Cem YILDIRIM
30 Ağustos tarihinde gerçekleştirilen Kara Harp Okulu mezuniyet töreninde, genç teğmenler Ebru Eroğlu ve Talip İzzet Akarsu’nın “Mustafa Kemal’in askerleriyiz” şeklinde yemin ederek kılıç çatmaları sebebiyle ihraç edilmeleri talep edildi. Bu iki teğmenin, Yüksek Disiplin Kurulu’na (YDK) sunduğu savunmalar, tartışmaların merkezinde yer aldı. Teğmen Akarsu, kılıç çatma anının profesyonel bir fotoğraf makinesiyle çekildiğine dikkat çekerek, “Bu ortamda fotoğraf makinesi olan kişi, okulun kameramanı Murat Bey’dir. Murat Bey’in kılıç çatma fotoğrafını sosyal medyaya bilinçli bir şekilde yayımlayacak birine gönderdiğini düşünüyorum,” ifadelerini kullandı.
Olayın başka bir boyutu ise okul birincisi olan Ebru Eroğlu tarafından ortaya konuldu. Eroğlu, savunmasında kendilerine verilen emrin, “resmi” törende subay andının okunmaması olduğunu belirterek, kılıç çatma ve ant okuma eylemlerinin resmi törenden sona erdikten sonra gerçekleştirildiğini kaydetti. Bu durumu açıklarken, kılıç çatmanın planlı olmadığını düşündüklerini ve bu nedenle izin almaya gerek görmediklerini vurguladı. Eroğlu, şunları ifade etti:
İHANET EDECEK DEĞİLİM
“Beni 5 yıl boyunca eğiten kuruma asla ihanet edecek bir kişi değilim. Biz vatanını ve milletini seven; Atatürk’ün izinden yürüyen ve harbiyeli ruhunu taşıyan subaylarız. Başka türlü olamazdık ki? Bu olayın arkasında bir kumpas aramak ve organizasyon düşünmek, ülkenin geleceği hakkında olumlu fikirleri olan bizler gibi iyi yetişmiş subayları üzmektedir. Eğer süreç sonunda herhangi bir arkadaşım zarar görürse, o grubun dışında kalmayı kesinlikle tercih ederim.”

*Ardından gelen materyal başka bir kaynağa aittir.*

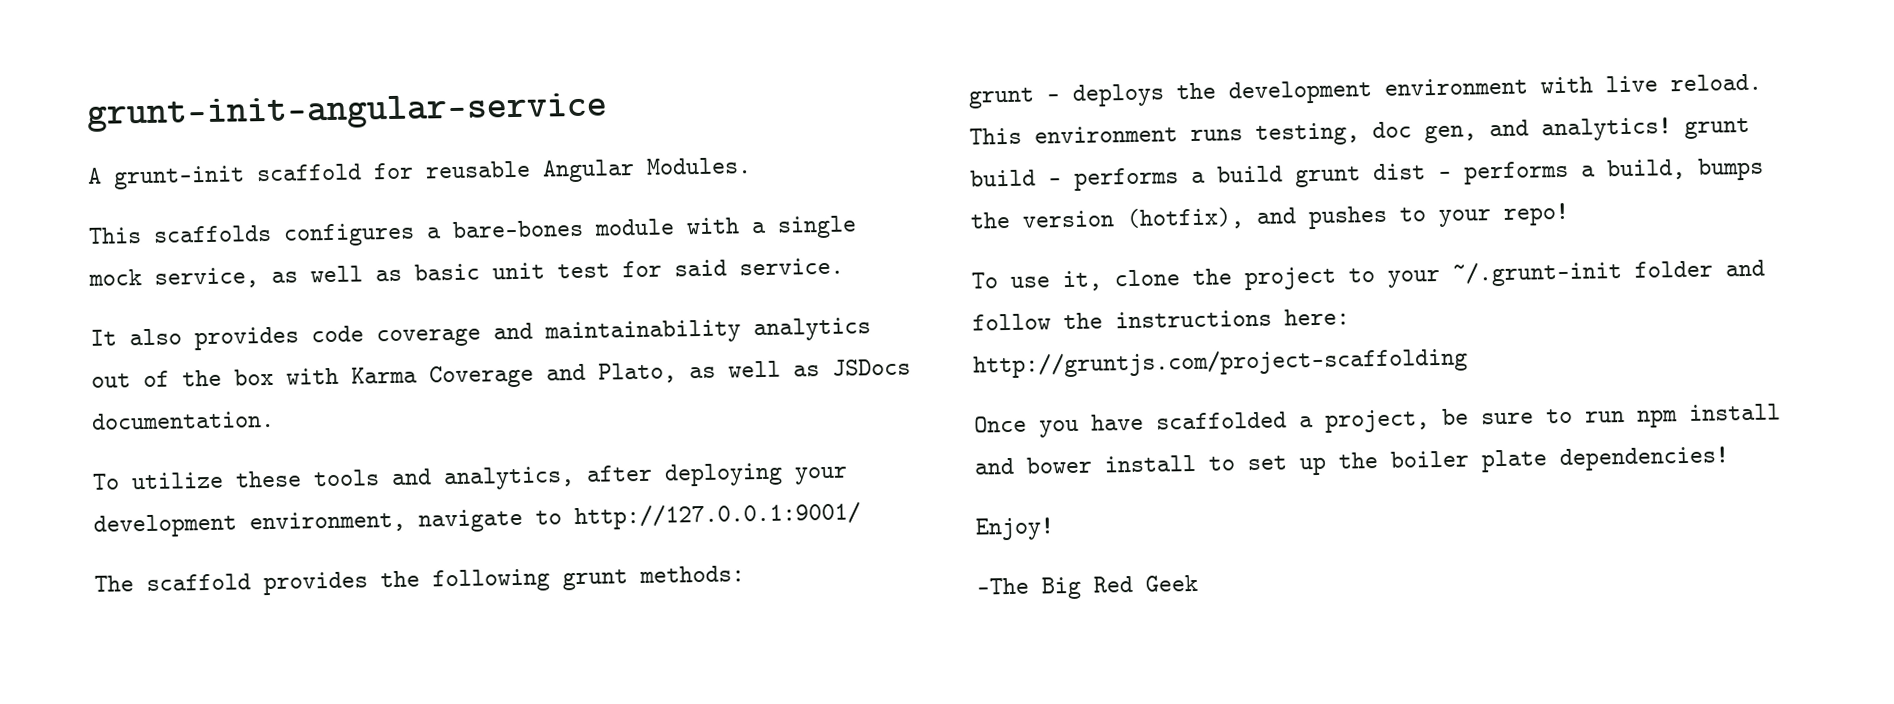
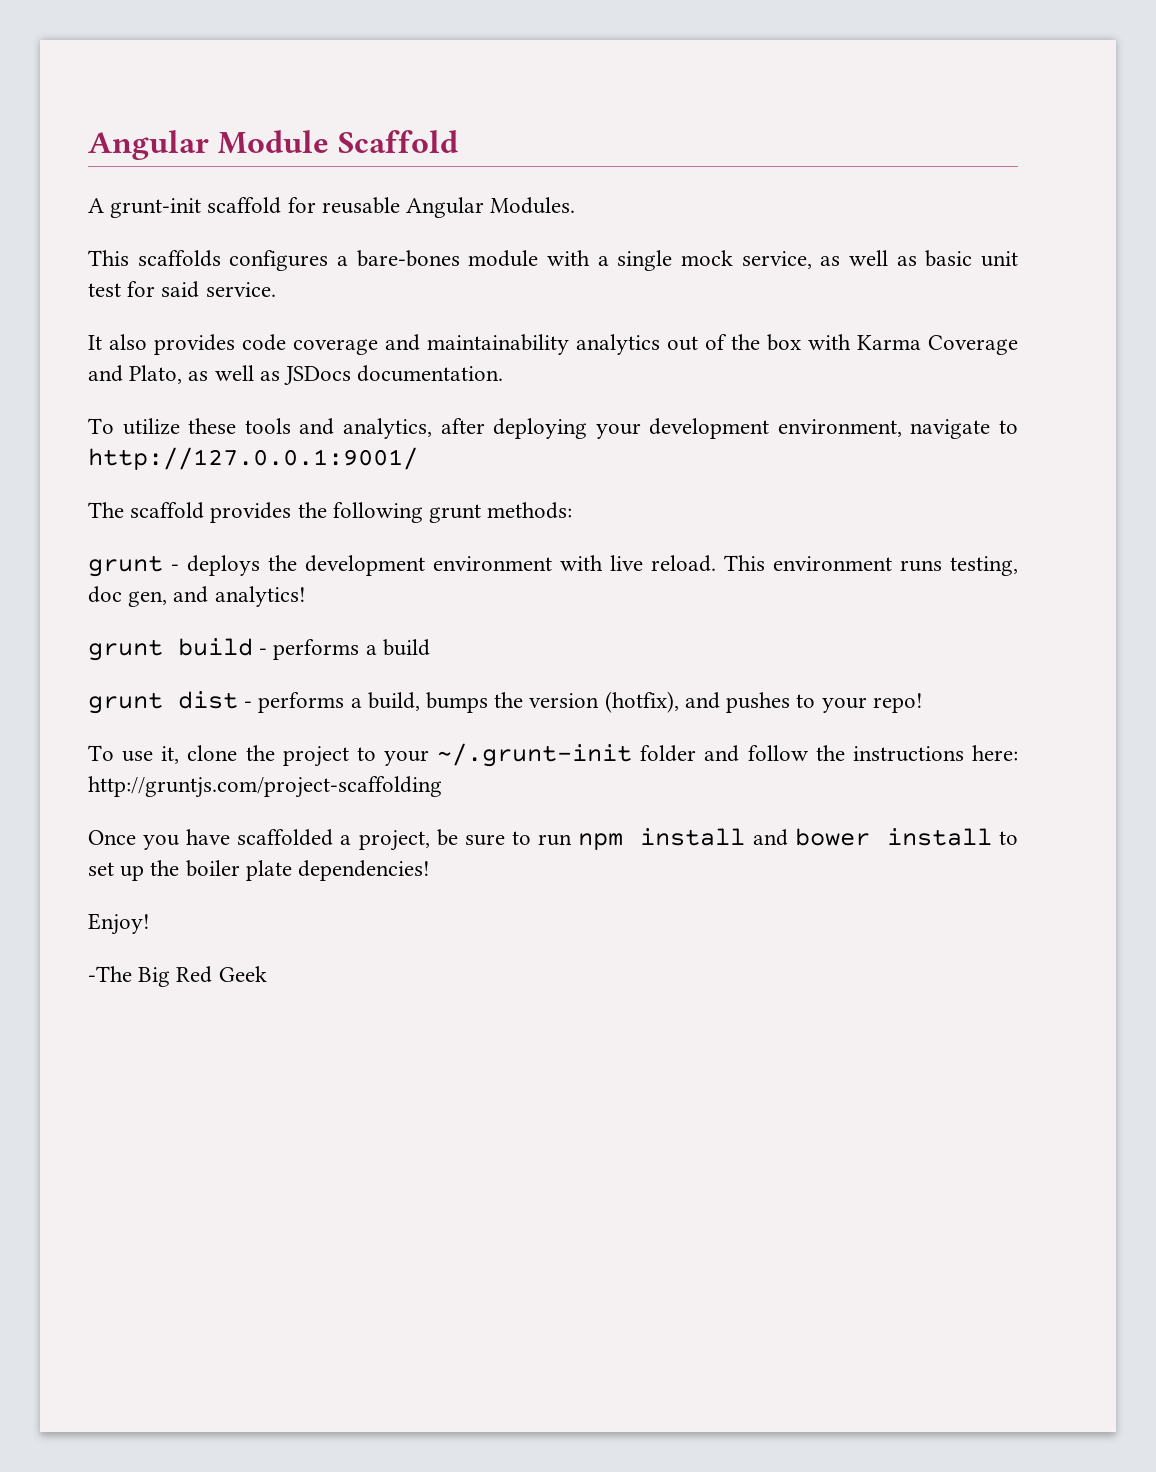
[86,92,608,132] grunt-init-angular-service -> [88,130,458,160] Angular Module Scaffold
(1672, 129) none -> (306, 596) //
(1283, 174) none -> (430, 647) //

Ebru Teğmen: Ant için bir yasak yoktu
İhracı istenen Teğmen Ebru Eroğlu, kılıç çatma olayının yasak olmadığını düşündüğünü belirtti ve devre birincisi olarak bu andı okuduğunu ifade etti. Ayrıca, sosyal medya hesabından yaptığı “Yaşa var ol Harbiye!” paylaşımına ilişkin olarak da Dekan Yardımcısı Arif Sarı’nın önerisi doğrultusunda bu paylaşımı yaptığını, ama daha sonra başkası tarafından söylenmiş bir ifadeyi kullanmanın kendisine yakışmadığını düşündüğü için bu paylaşımı sildiğini belirtti.
Olayın sosyal medya üzerindeki yankıları ve disiplin soruşturması, askeri okulların disiplin yapıları ve gelenekleri üzerine çeşitli tartışmalar başlattı. İki teğmenin savunmaları, askeri eğitim ve vizyonun yanı sıra, kişisel inançların ve ifadelerin nasıl bir araya geldiğini sorgulayan çok katmanlı bir mesele oluşturdu. Kılıç çatma ve ant okuma gibi eylemlerin, askeri gelenekteki önemi ve anlamı, bu durumun gelecekte benzer olaylara nasıl yansıyacağına dair sorulara yol açtı.
Sonuç itibariyle, bu olay, askeri disiplin ve bireysel ifade özgürlüğü arasında bir denge bulma çabasını yansıtırken, Türkiye’deki askeri kültürün evrimine dair önemli bir tartışma başlattı. Askeri camiada, bu tür meselelerin nasıl ele alınacağı, gelecekteki katılımcılar üzerinde derin bir etki bırakabilir.